Of all the entries below, only the lines from the one with "Читайте также" up to and including the one with "durante todo o" are to be duplicated exactly.
++++++++
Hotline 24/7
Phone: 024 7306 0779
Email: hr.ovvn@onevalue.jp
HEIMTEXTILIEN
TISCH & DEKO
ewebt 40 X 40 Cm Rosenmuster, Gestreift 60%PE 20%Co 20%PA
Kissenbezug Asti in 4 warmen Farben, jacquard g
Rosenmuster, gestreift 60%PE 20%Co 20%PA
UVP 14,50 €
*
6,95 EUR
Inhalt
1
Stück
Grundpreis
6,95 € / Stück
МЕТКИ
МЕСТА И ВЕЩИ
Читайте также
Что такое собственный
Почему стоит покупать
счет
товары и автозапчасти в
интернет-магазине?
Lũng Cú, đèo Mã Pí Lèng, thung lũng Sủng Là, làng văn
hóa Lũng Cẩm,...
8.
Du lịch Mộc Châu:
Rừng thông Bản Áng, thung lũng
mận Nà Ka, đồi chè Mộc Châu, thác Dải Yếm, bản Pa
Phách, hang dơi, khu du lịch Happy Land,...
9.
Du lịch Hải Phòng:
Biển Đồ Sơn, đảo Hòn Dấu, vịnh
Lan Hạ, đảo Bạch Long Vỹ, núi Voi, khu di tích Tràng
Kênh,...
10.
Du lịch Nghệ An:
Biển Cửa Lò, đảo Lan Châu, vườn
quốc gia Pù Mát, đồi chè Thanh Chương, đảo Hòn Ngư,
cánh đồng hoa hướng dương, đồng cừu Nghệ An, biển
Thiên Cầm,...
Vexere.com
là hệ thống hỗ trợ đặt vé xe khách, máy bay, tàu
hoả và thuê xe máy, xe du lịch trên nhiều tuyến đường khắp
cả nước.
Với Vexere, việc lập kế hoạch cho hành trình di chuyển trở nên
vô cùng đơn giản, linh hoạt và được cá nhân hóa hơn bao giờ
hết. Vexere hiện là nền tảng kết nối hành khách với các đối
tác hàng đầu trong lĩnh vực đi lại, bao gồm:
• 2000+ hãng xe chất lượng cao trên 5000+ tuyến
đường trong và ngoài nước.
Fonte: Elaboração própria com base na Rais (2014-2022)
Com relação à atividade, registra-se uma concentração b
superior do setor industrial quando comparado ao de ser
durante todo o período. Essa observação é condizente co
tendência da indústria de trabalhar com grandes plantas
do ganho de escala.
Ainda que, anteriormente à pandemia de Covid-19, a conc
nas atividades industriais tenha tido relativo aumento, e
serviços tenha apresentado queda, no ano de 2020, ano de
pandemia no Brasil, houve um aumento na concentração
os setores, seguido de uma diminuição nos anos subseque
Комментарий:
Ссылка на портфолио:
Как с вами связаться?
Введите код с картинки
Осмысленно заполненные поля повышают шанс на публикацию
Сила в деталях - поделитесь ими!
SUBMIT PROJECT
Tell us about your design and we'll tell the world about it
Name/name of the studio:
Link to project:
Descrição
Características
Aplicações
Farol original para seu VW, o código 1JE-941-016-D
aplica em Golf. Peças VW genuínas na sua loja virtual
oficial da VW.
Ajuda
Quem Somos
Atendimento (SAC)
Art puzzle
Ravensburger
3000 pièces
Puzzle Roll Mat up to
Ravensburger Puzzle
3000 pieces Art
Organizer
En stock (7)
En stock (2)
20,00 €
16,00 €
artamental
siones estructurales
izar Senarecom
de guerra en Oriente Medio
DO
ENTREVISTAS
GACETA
++++++++
__Response to the exercise__
Читайте также
Что такое собственный
Почему стоит покупать
счет
товары и автозапчасти в
интернет-магазине?
Lũng Cú, đèo Mã Pí Lèng, thung lũng Sủng Là, làng văn
hóa Lũng Cẩm,...
8.
Du lịch Mộc Châu:
Rừng thông Bản Áng, thung lũng
mận Nà Ka, đồi chè Mộc Châu, thác Dải Yếm, bản Pa
Phách, hang dơi, khu du lịch Happy Land,...
9.
Du lịch Hải Phòng:
Biển Đồ Sơn, đảo Hòn Dấu, vịnh
Lan Hạ, đảo Bạch Long Vỹ, núi Voi, khu di tích Tràng
Kênh,...
10.
Du lịch Nghệ An:
Biển Cửa Lò, đảo Lan Châu, vườn
quốc gia Pù Mát, đồi chè Thanh Chương, đảo Hòn Ngư,
cánh đồng hoa hướng dương, đồng cừu Nghệ An, biển
Thiên Cầm,...
Vexere.com
là hệ thống hỗ trợ đặt vé xe khách, máy bay, tàu
hoả và thuê xe máy, xe du lịch trên nhiều tuyến đường khắp
cả nước.
Với Vexere, việc lập kế hoạch cho hành trình di chuyển trở nên
vô cùng đơn giản, linh hoạt và được cá nhân hóa hơn bao giờ
hết. Vexere hiện là nền tảng kết nối hành khách với các đối
tác hàng đầu trong lĩnh vực đi lại, bao gồm:
• 2000+ hãng xe chất lượng cao trên 5000+ tuyến
đường trong và ngoài nước.
Fonte: Elaboração própria com base na Rais (2014-2022)
Com relação à atividade, registra-se uma concentração b
superior do setor industrial quando comparado ao de ser
durante todo o período. Essa observação é condizente co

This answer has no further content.